Four summers back, I visited my family in Japan for about two weeks. Considering the fact that I lived in another country and could not afford to travel often, it was a rather brief stay. But again, that was all the holiday I managed to accommodate that summer.
The two weeks passed quickly. We crammed everything that a person would normally do over one year in that short period of time: family trips, visiting relatives and friends in other cities, shopping, lunch and dinner at restaurants that we wouldn’t normally go to.
My mother also made sure to cook all my favourite dishes during my stay, which meant almost every dinner menu was like a birthday feast to me. It was something that had never happened all those years ago when I lived with my parents, or even after when I went to college and started living on my own. My mother’s grocery shopping was unusually generous to the extent that I got worried about the family’s meal budget.

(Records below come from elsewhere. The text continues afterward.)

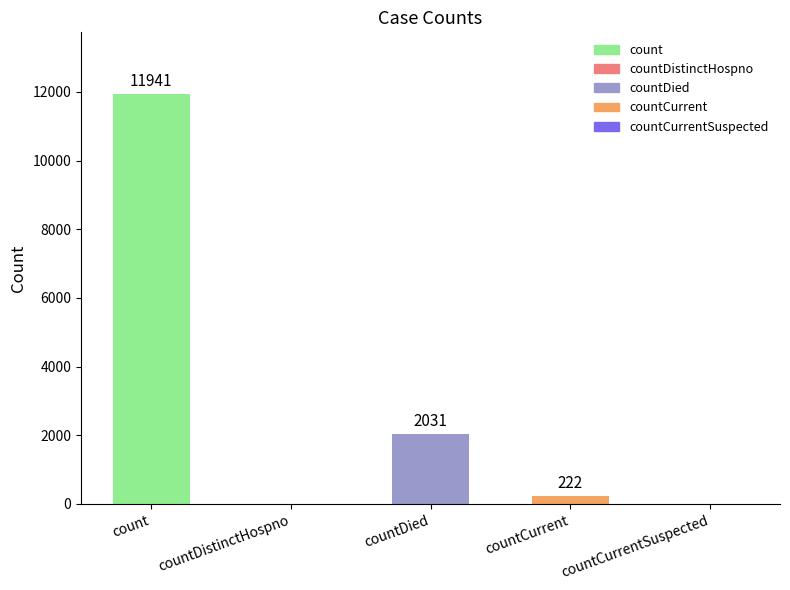

Where does the data first go above 222?

count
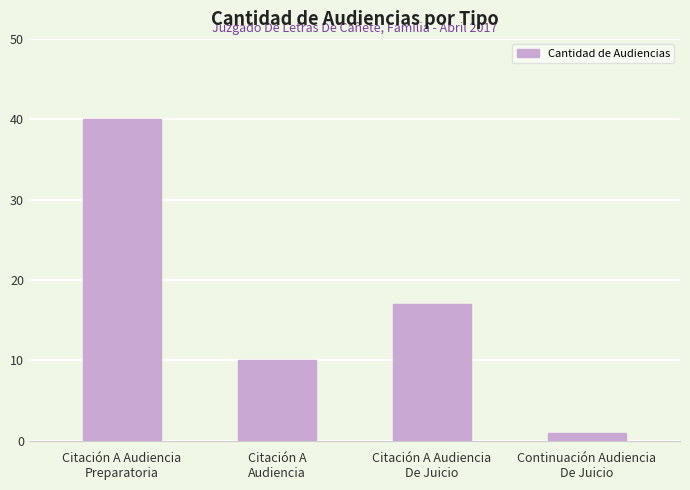

What is the difference between the maximum and minimum values?

39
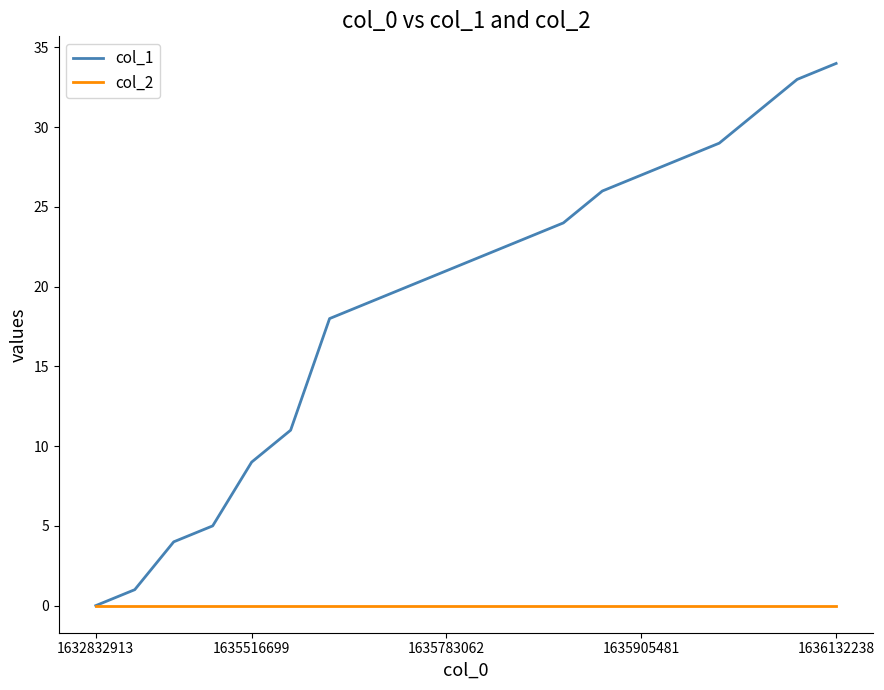

Which series has the largest total across all categories?

col_1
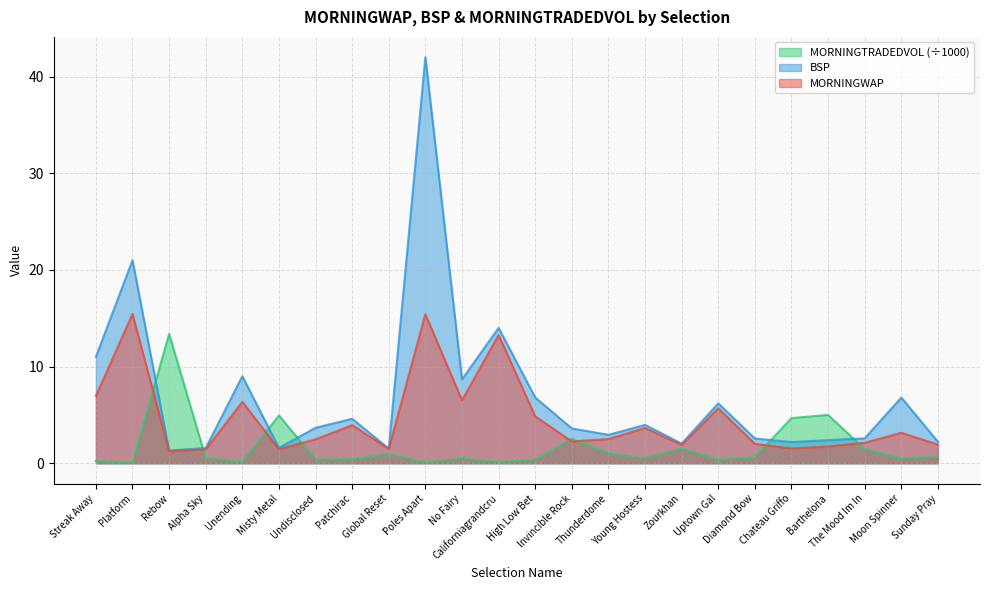

Between Moon Spinner and Young Hostess, which is larger?

Young Hostess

On the day of my flight back to Ottawa, my mother and I travelled to Tokyo Haneda Airport together. Usually, my father would also come to see me off, but the day fell on a weekday, and he had to go to work.
My mother and I left home in the morning, took the bullet train to Tokyo, and by midday, we had successfully made it to the airport. After I checked in and dropped my luggage, we ate lunch at one of the restaurants. Once again, my mother insisted that I would eat my favourite food, and we ended up in a tempura restaurant. It was a little costly, but so unlike my mother, she did not even mention such a thing as price.
After everything, we sat at one of the benches to spend some more minutes before I needed to go through the security check. My mother took out a tupperware from her bag and opened the lid. It contained a mountain of grapes — my favourite fruit of all time.
“Eat some,” she said and put the tupperware in my hand.
I had been eating grapes every day for the past week, thanks to my mother’s hospitality, but she had bought a new package just yesterday, so that I could have some more before my trip.
My stomach was full from the tempura lunch, but unable to refuse the special offer, I started picking the grapes.
Ten minutes passed. I was eating the grapes and chatting with my mother, occasionally checking the time. My flight was departing in about an hour, and I thought I should get going. But my mother seemed not at all concerned about the time. It was so unlike her, because whenever we travelled together, she was always the one to keep the time.
I finally opened my mouth.
“Mom, I think I should get going.”
“Already?”
The disappointment was wide on her face. For a moment, I thought I should stay with her a little longer. Then my mother asked,
“When is your flight?”
“It’s leaving in an hour.”
“Then you must go now.”
Suddenly, she came back to her senses, collecting all the tupperwares in her bag. Together, we shuffled to the security check, and we gave each other goodbye hugs before I went to clear the security check.
Once I walked to my gate, boarding had already started, revealing how close I was to missing my flight. But no shock came to me. All I was thinking in that moment was the tupperware of grapes my mother had taken out of her bag and the sad disappointment on her face when I told her I was leaving.